Oleh: Muhammad
Lathief Syaifussalam
Puji syukur senantiasa tercurahkan kepada tuhan
semesta alam yang selalu mencurhkan rahmat dan nikmatnya kepada manusia dan
segala aspek kosmosit yang sangat luas. Agar kita selalu bertadabur akan semua
yang telah di anugerahkan kepada makhluk-makhluk ciptaannya khususnya manusia
yang mempunyai inteligensi,insting,naluri yang selalu kita gunakan untuk
mengetahui apapun yang ada di dunia ini.Termasuk kelihaian manusia yang dengan dengan
cermat selalu mengaktualisasikan apapun yang mereka ketahui dengan cara membuat susunan-susunan berbentuk
skema yang di peroleh melalui kognisi atau kemampuan “Knowledge”.

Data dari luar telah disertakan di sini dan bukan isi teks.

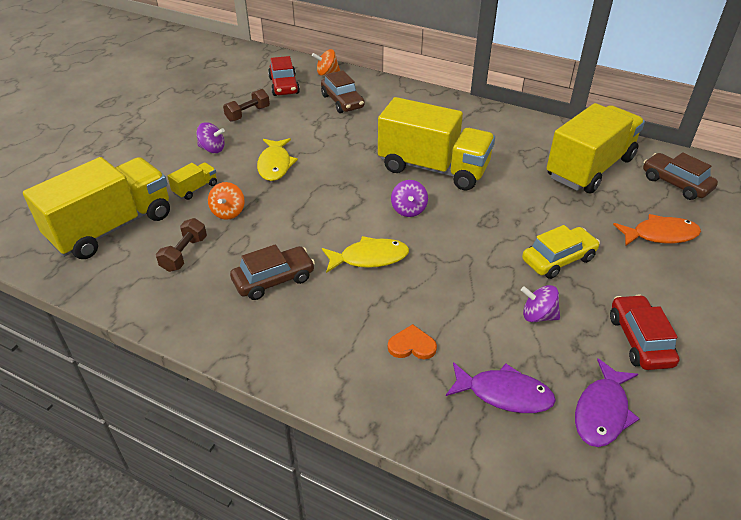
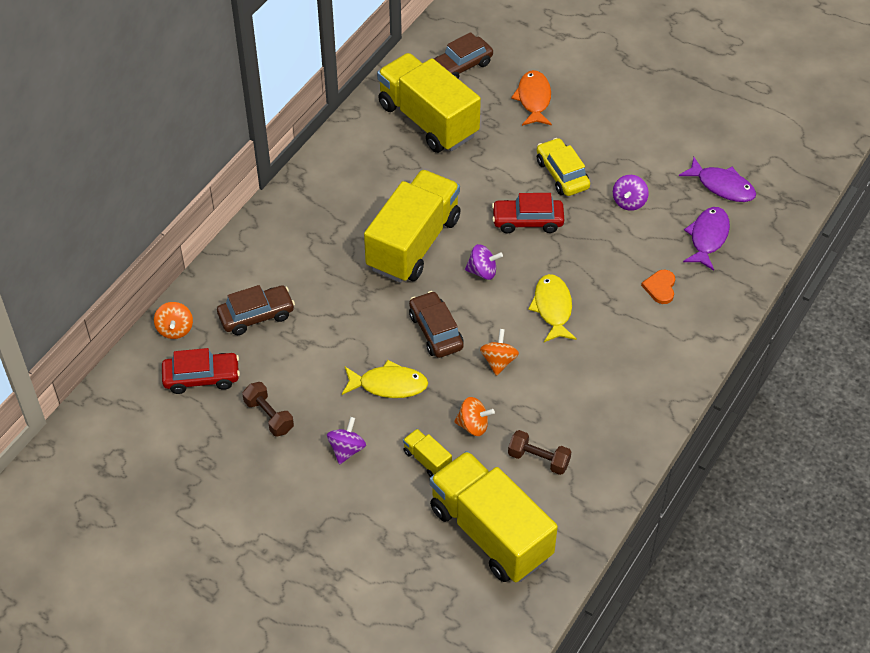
camera: 85 degrees left, 10 degrees up
(274, 280) = (579, 383): brown car -> brown car (436, 331)
(301, 224) = (498, 361): none -> orange spinning top
(639, 340) = (655, 147): red car -> red car (527, 221)

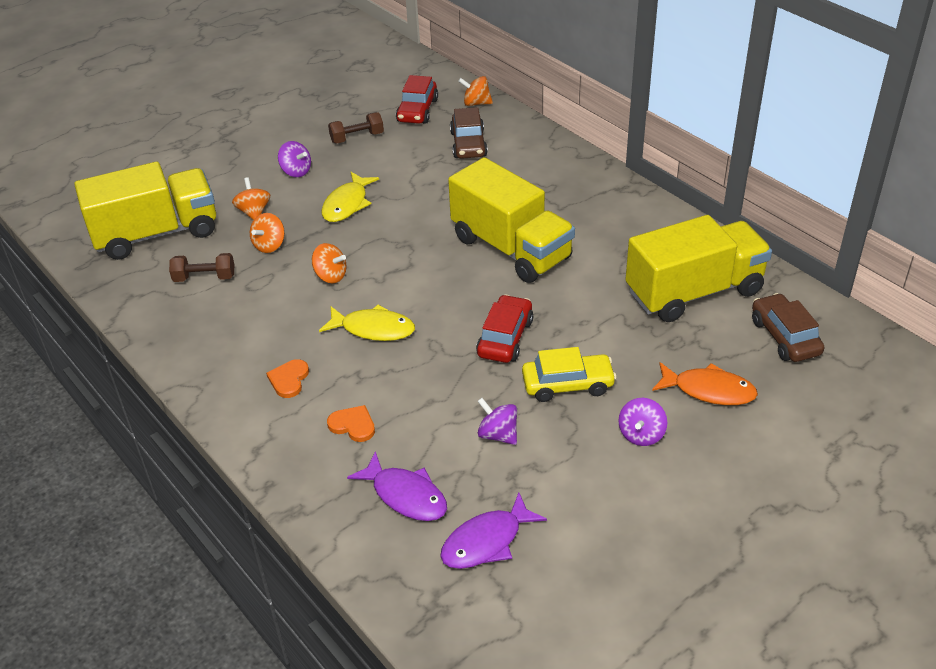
camera: 110 degrees right, 10 degrees down
(427, 460) = (254, 212): yellow truck -> orange spinning top
(436, 331) = (391, 243): brown car -> none
(482, 271) = (449, 289): purple spinning top -> purple spinning top (641, 434)
(538, 459) = (204, 278): brown dumbbell -> brown dumbbell turned 45 degrees clockwise
(634, 345) = (289, 380): none -> orange heart

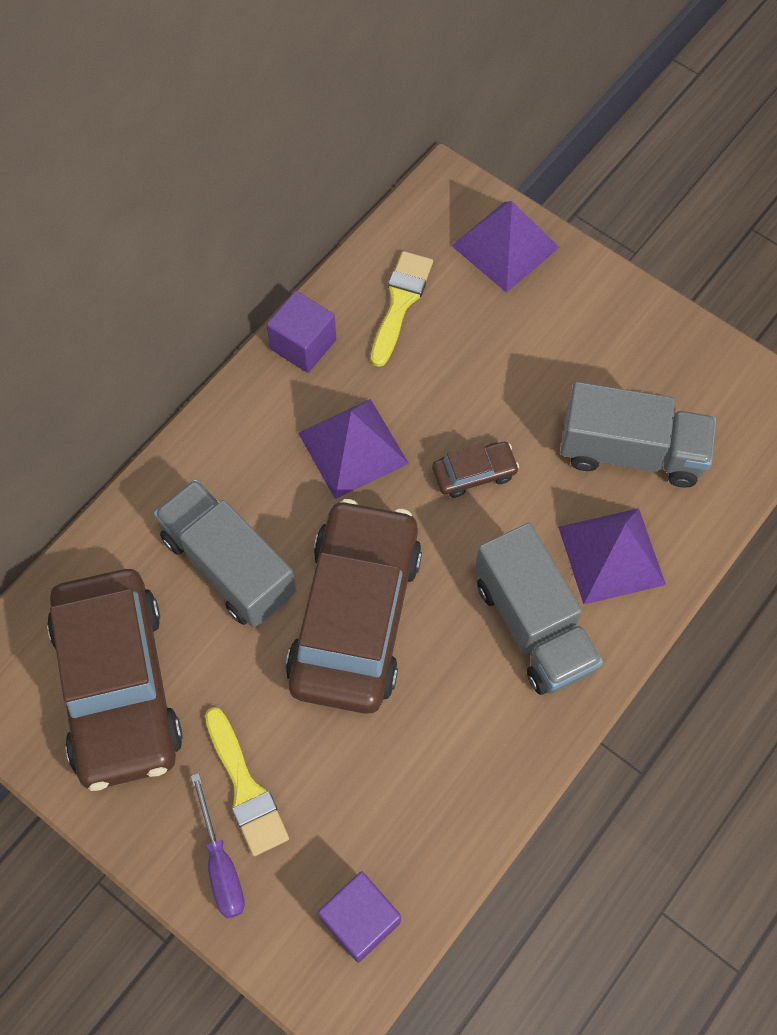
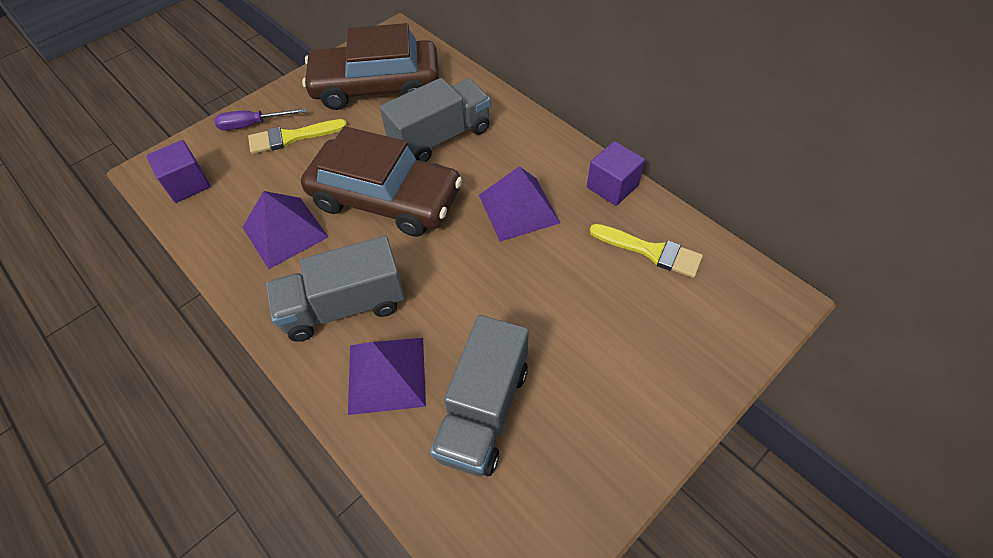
camera: 100 degrees right, 10 degrees down
(474, 473) = (483, 283): brown car -> none
(505, 246) = (715, 339): purple pyramid -> purple pyramid (285, 232)

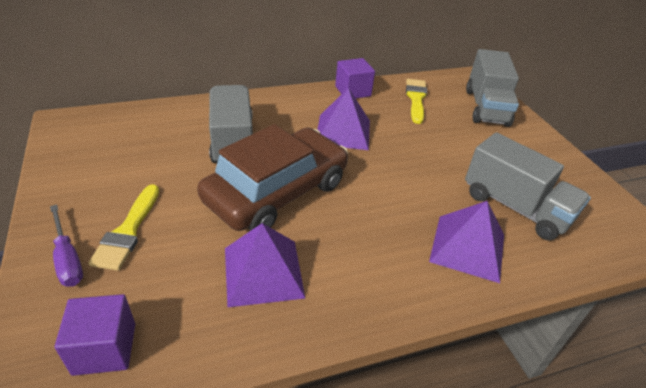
camera: 70 degrees left, 15 degrees down
(252, 124) = (67, 259): purple screwdriver -> purple screwdriver turned 45 degrees counterclockwise
(344, 306) = (384, 253): grey truck -> grey truck (486, 107)
(376, 86) = (124, 154): brown car -> none
(651, 251) = (416, 99): yellow brush -> yellow brush turned 45 degrees counterclockwise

Cobalah kita tengok sejenak mengenai
segala aspek yang berada di alam semesta
ini. Memunculkan beberapa pertanyaan
yang perlu kita jadikan sebagai Epifani
(sesuatu yang menjadi titik balik) pikiran kita, yang sering sekali skeptis menyikapi
segala sesuatu negatif menimpa kita.
Skeptisisme. Mengakibatkan
sebuah gejala yang oleh penulis di ungkapkan dengan istilah” Spiritual Decay” atau penurunan nilai spiritual. Itulah yang
senantiasa kita yakini dan kita kerjakan selama ini. Setelah kita menelaah
fenomena-fenomena yang terjadi di sekitar kita dengan merujuk pada Al-Qur’an. Allah
mencipakan kita, selaku umat manusia untuk senantiasa ber ‘abid kepada-Nya.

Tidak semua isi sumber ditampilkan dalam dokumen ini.